Maternal mortality in the Netherlands halved in recent years
The number of women in the Netherlands dying before, during or after childbirth has halved in recent years. This was discovered by Athanasios Kallianidis, who is training as a gynaecologist, during his PhD research at the LUMC. He also found that a caesarean section has a higher risk of death than a vaginal delivery.
Between 2006 and 2018, 171 women in the Netherlands died during pregnancy, childbirth and up to a year after giving birth. Compared to the 13 years before, the death rate has halved. The most striking difference is that the leading cause of death is cardiovascular disease (19%) whereas this had always been pre-eclampsia. The number of pre-eclampsia deaths fell from 30% to 12%.
Risk still very low
Another important finding was that the delivery method also affects the mortality rate. Women who had a caesarean section were three times more likely to die than those who had a vaginal delivery. And one in ten deaths after a caesarean section were the direct result of the operation. But there is good news too. The absolute risk of death after a caesarean section is still very low, at 13 women per 100,000 caesarean sections, and has fallen sharply since the 1990s.
Multiple risk factors
Risk groups for maternal mortality are teenagers, older women and women of Surinamese or Antillean descent. This is probably due to intersectionality, which means that multiple risk factors are present at the same time, such as poverty, a language barrier, health problems and/or unplanned pregnancy. ‘In future we hope to find out why these women still lose out, despite us having known for some time that they are at higher risk,’ says Kallianidis.

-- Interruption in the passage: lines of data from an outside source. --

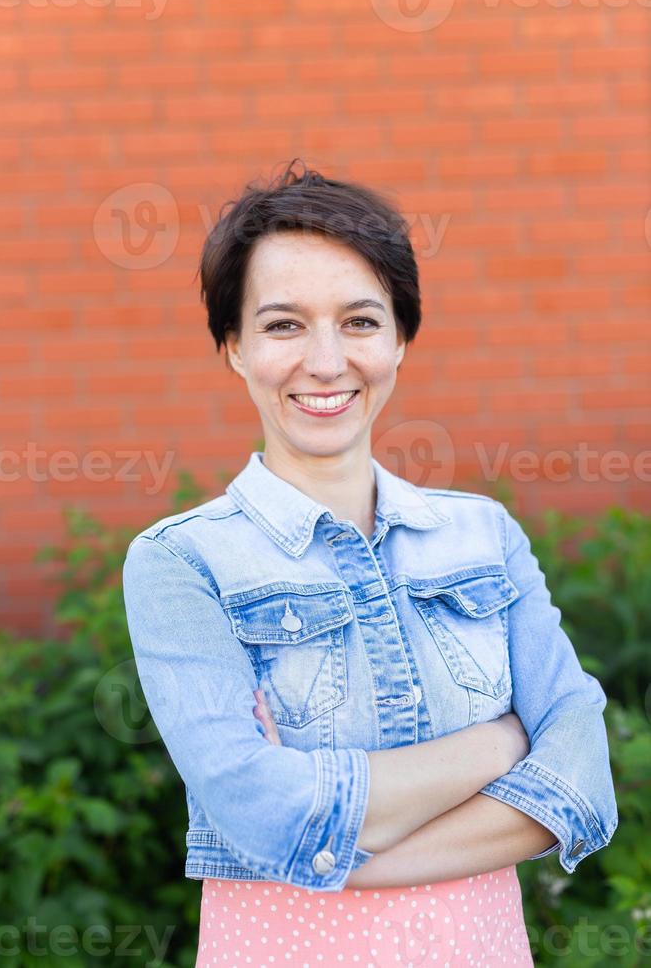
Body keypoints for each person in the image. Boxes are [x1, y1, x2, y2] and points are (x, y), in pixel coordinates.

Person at [122, 159, 618, 967]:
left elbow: (580, 779)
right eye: (284, 325)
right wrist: (499, 747)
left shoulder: (483, 536)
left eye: (359, 321)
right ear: (234, 348)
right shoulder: (182, 562)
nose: (326, 362)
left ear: (400, 339)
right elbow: (258, 812)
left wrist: (349, 853)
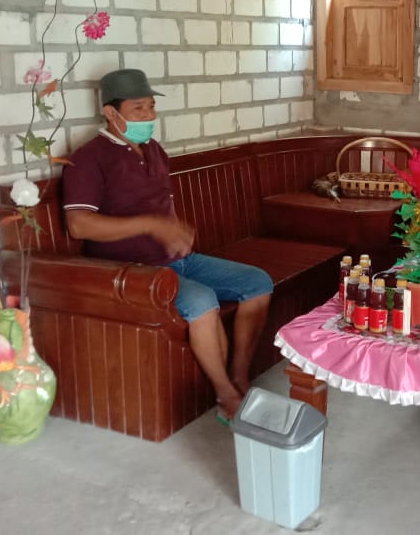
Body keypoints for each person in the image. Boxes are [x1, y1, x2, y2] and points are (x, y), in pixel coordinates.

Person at [61, 68, 273, 421]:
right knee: (202, 301)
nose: (149, 116)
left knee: (257, 283)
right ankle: (225, 395)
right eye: (138, 108)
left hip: (178, 260)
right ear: (111, 113)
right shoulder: (88, 158)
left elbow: (162, 202)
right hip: (131, 269)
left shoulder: (153, 150)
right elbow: (78, 225)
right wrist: (151, 225)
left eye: (151, 107)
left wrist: (174, 230)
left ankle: (239, 376)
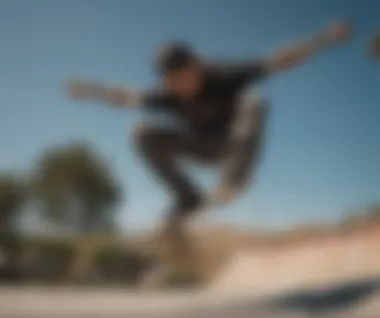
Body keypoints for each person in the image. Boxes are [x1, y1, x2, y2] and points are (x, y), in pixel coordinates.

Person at [67, 20, 350, 232]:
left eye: (183, 78)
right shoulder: (167, 95)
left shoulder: (223, 74)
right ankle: (188, 197)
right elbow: (128, 97)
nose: (180, 88)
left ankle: (234, 179)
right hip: (199, 147)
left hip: (233, 145)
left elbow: (275, 61)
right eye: (171, 82)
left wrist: (322, 39)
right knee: (141, 132)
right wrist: (92, 90)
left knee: (254, 100)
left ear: (196, 66)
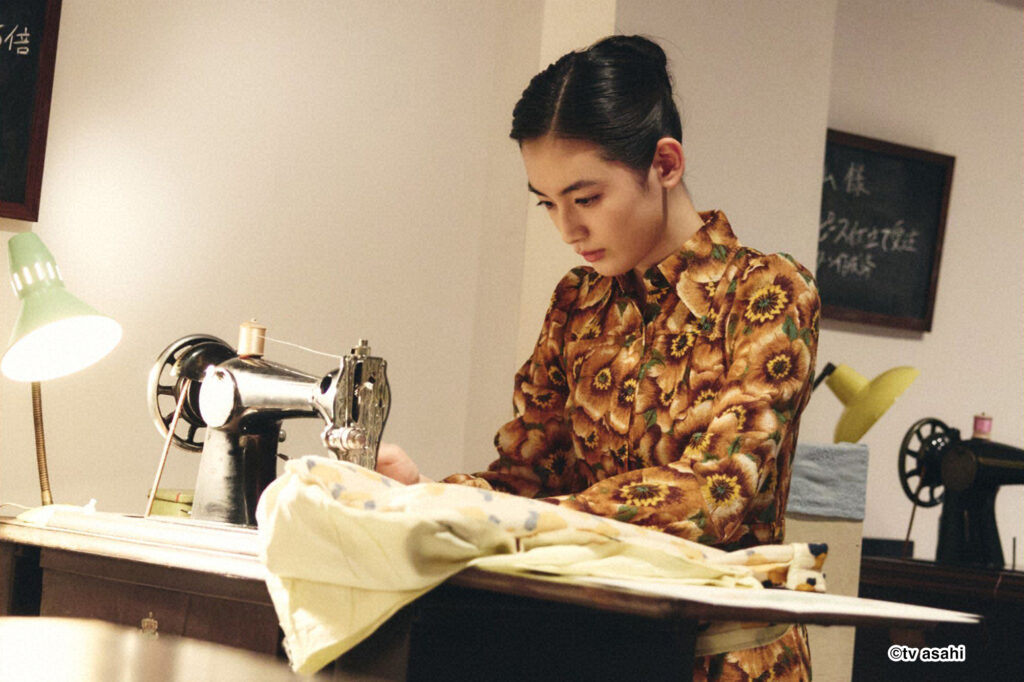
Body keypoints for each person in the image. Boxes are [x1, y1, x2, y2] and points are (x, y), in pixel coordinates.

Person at [377, 34, 820, 682]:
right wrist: (425, 498)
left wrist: (511, 520)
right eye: (547, 203)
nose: (567, 229)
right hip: (588, 650)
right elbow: (528, 476)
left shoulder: (767, 292)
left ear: (665, 163)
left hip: (723, 660)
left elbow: (716, 492)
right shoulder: (577, 303)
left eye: (585, 199)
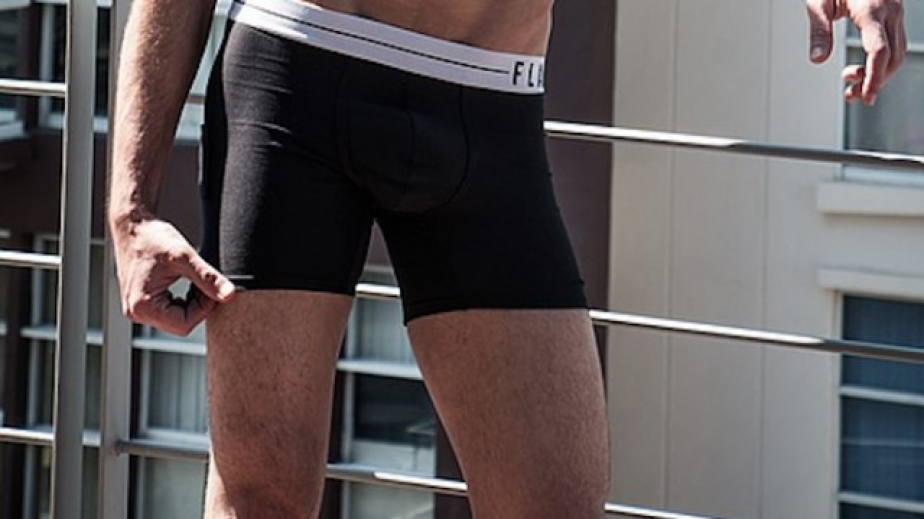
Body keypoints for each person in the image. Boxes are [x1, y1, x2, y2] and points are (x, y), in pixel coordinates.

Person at [108, 0, 906, 517]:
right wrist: (131, 207)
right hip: (297, 72)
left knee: (555, 504)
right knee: (261, 498)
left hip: (491, 104)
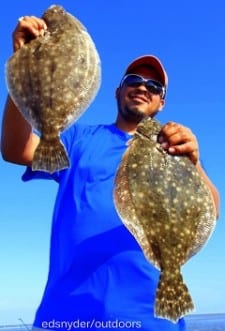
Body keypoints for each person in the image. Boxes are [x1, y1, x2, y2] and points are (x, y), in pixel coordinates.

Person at [1, 16, 219, 331]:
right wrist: (23, 69)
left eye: (153, 85)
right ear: (117, 91)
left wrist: (194, 162)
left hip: (151, 319)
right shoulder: (78, 140)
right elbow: (14, 149)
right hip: (65, 316)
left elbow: (210, 211)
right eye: (134, 80)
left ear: (161, 101)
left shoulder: (174, 146)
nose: (143, 87)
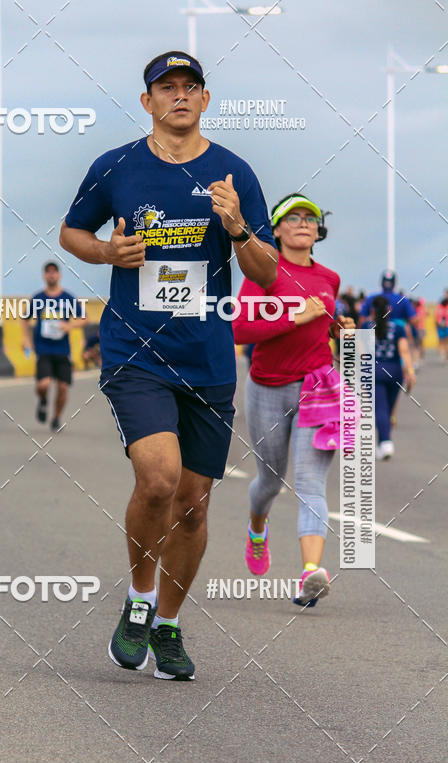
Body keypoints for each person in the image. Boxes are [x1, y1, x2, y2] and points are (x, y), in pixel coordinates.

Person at [60, 50, 277, 679]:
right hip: (136, 351)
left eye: (190, 87)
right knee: (157, 480)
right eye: (166, 87)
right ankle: (139, 600)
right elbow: (71, 232)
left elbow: (266, 272)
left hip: (207, 357)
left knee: (193, 505)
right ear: (147, 101)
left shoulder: (234, 172)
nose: (179, 96)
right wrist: (106, 250)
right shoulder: (116, 167)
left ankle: (170, 627)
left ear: (205, 100)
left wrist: (237, 229)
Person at [233, 193, 354, 608]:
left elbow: (325, 324)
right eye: (294, 217)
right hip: (267, 385)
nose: (304, 223)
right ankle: (256, 526)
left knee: (310, 484)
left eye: (311, 218)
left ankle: (310, 573)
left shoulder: (330, 278)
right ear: (278, 228)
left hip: (318, 385)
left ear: (318, 230)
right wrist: (294, 317)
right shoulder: (263, 273)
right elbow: (239, 330)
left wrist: (340, 329)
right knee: (270, 480)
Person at [21, 261, 84, 430]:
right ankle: (43, 401)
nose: (51, 275)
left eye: (54, 272)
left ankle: (56, 417)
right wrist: (26, 339)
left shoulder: (68, 298)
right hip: (43, 349)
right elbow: (24, 319)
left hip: (62, 350)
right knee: (43, 384)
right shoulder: (38, 298)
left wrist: (69, 326)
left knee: (63, 387)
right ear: (44, 276)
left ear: (59, 275)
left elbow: (84, 318)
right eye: (48, 272)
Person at [364, 295, 415, 459]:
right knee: (388, 409)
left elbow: (360, 354)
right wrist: (411, 371)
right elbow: (404, 351)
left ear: (372, 310)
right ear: (389, 310)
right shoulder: (398, 328)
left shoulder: (366, 327)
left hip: (373, 371)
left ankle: (385, 442)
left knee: (380, 409)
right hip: (395, 372)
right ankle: (383, 443)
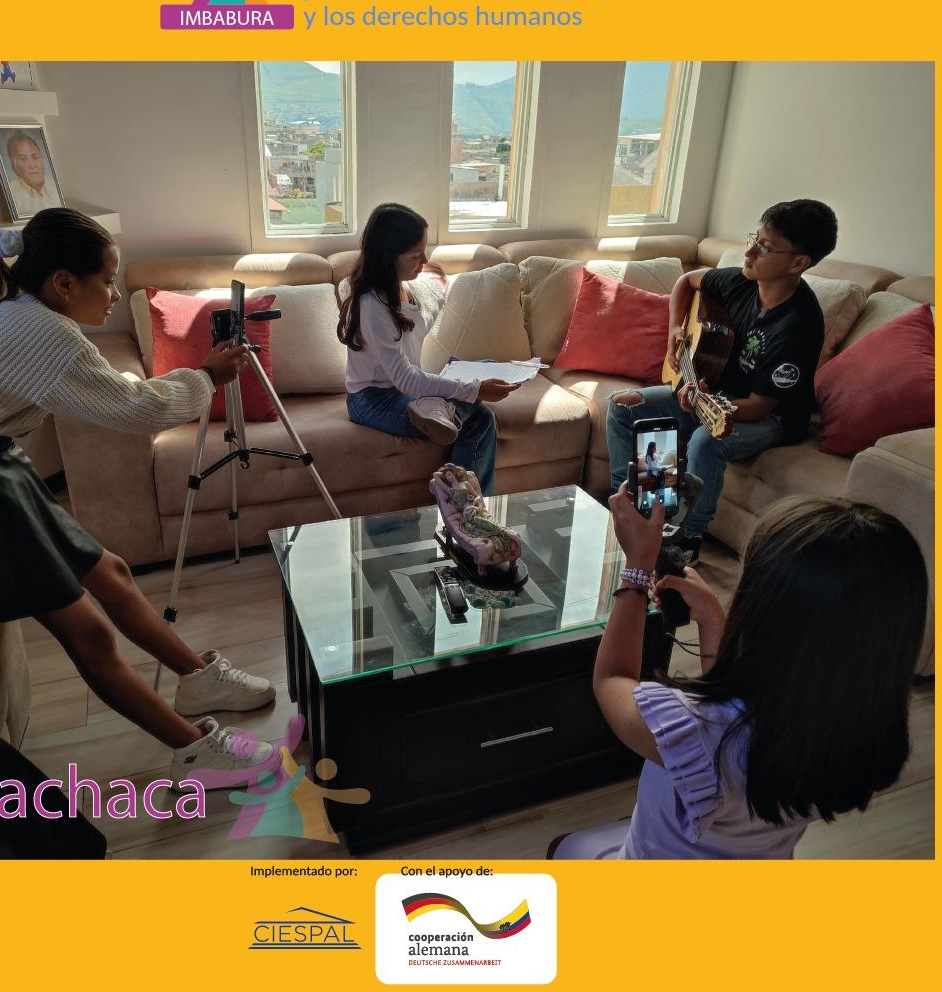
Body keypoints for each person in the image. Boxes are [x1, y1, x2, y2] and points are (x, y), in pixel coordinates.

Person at [0, 208, 278, 784]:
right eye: (108, 281)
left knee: (111, 573)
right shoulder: (41, 331)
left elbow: (110, 391)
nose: (115, 295)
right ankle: (195, 753)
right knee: (88, 633)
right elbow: (137, 411)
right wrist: (208, 376)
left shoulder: (19, 312)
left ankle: (198, 679)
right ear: (64, 282)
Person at [549, 488, 926, 859]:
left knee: (563, 845)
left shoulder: (691, 730)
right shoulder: (870, 738)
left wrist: (637, 570)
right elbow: (735, 708)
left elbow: (612, 679)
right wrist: (713, 621)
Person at [606, 198, 835, 565]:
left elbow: (759, 406)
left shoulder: (798, 327)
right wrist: (675, 330)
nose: (749, 252)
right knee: (623, 407)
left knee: (706, 439)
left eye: (765, 247)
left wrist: (700, 404)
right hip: (714, 390)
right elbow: (685, 282)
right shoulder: (741, 282)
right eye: (754, 239)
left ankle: (686, 539)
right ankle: (640, 508)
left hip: (771, 417)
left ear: (798, 263)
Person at [336, 203, 518, 495]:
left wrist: (440, 289)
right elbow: (405, 379)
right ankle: (463, 507)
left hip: (404, 392)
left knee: (483, 389)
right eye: (415, 254)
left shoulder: (401, 287)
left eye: (424, 251)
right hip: (372, 401)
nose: (424, 260)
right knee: (477, 409)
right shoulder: (371, 304)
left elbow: (415, 330)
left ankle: (465, 504)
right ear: (388, 256)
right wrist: (474, 389)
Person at [6, 132, 62, 215]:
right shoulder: (9, 195)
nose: (32, 165)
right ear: (14, 165)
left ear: (42, 159)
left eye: (35, 157)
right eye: (23, 159)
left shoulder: (58, 187)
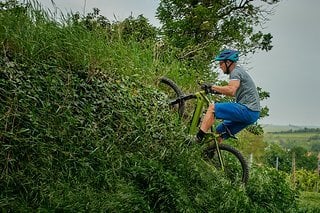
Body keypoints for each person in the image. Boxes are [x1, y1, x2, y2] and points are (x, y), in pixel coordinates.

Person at [195, 49, 260, 142]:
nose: (220, 66)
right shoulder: (239, 72)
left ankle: (198, 138)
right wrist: (214, 90)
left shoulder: (235, 72)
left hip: (247, 109)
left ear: (228, 62)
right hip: (253, 114)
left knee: (212, 108)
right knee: (219, 132)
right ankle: (210, 153)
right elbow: (230, 90)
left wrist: (212, 86)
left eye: (221, 63)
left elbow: (231, 90)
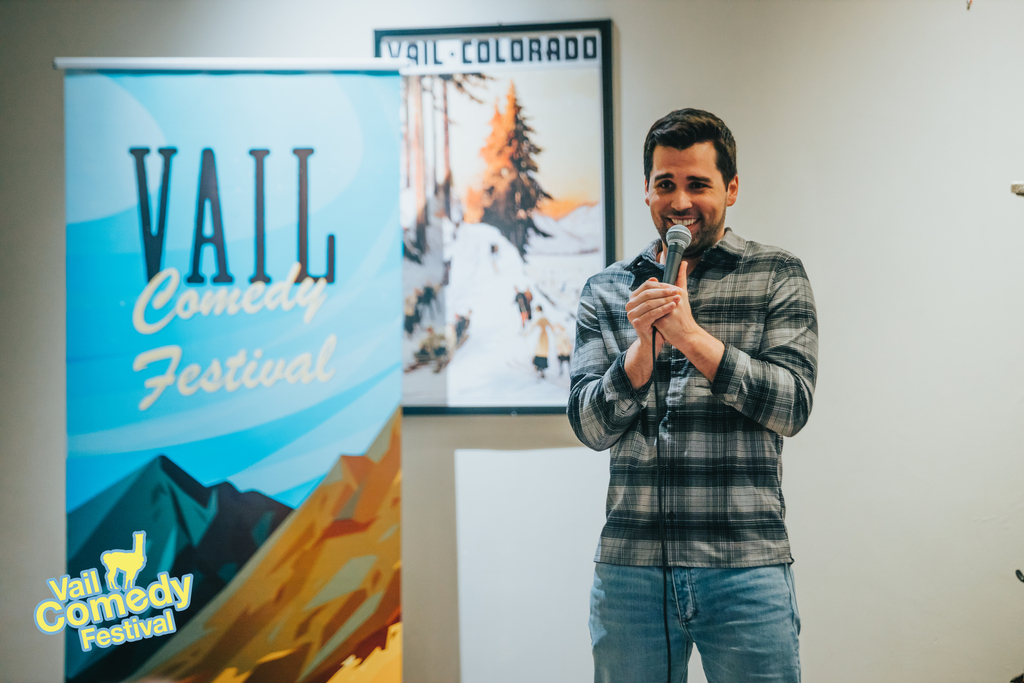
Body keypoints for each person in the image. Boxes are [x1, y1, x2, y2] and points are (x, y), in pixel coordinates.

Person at [568, 109, 818, 683]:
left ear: (730, 188)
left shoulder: (777, 275)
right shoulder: (607, 290)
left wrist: (692, 338)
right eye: (665, 185)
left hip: (745, 567)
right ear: (648, 193)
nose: (680, 202)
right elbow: (588, 426)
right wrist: (641, 354)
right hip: (631, 573)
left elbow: (792, 405)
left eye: (697, 184)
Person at [529, 305, 553, 379]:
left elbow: (532, 327)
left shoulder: (538, 317)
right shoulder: (544, 317)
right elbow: (551, 326)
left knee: (538, 351)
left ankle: (538, 368)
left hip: (539, 335)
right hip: (545, 337)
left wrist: (526, 333)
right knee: (543, 353)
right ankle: (542, 370)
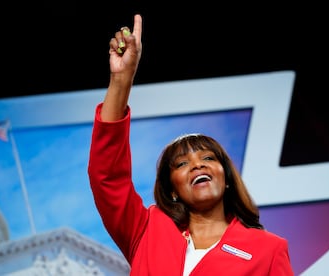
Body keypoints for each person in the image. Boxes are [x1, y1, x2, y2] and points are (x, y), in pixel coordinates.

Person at [87, 14, 294, 276]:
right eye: (182, 164)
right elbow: (106, 176)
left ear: (226, 177)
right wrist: (121, 78)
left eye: (208, 158)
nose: (197, 165)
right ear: (172, 189)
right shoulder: (147, 230)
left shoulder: (268, 249)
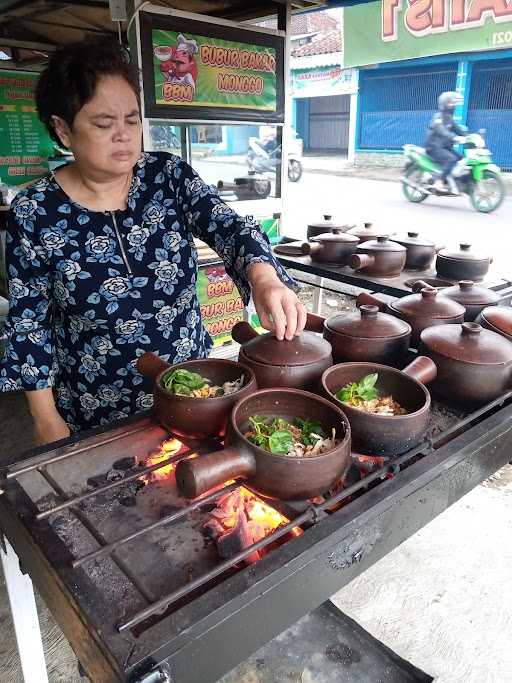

For the study Kallianidis used data collected by the Maternal Death and Morbidity Audit Committee. This tracks every death of a woman during pregnancy and up to one year after childbirth.
Hysterectomy after caesarean section
Besides understanding the frequency of maternal deaths, Kallianidis’s goal was to improve the care provided. ‘We looked specifically at hysterectomies. This is a last resort in the event of very severe blood loss or severe infections during childbirth,’ he says. He compared the results from the Netherlands with those from nine other European countries. ‘We saw that the uterus was removed more often in countries with a higher percentage of caesarean sections. The study’s results emphasise how the short-term risks and complications of a caesarean section should not be underestimated, especially as we know that the number of caesarean sections has been increasing rapidly for years,’ says Kallianides.
Kallianides also saw how women are increasingly dying of conditions that are not pregnancy related, such as cardiovascular disease. These conditions develop or worsen during pregnancy. ‘That makes it incredibly important for all healthcare providers to recognise and treat them in good time by working together. The GP, the midwife and the hospital specialists all have their own roles but ultimately they are a team.’
Kallianidis hopes that his results will help reduce maternal mortality even more in the future. ‘More knowledge about the causes of maternal mortality is crucial to improving the care for pregnant women.’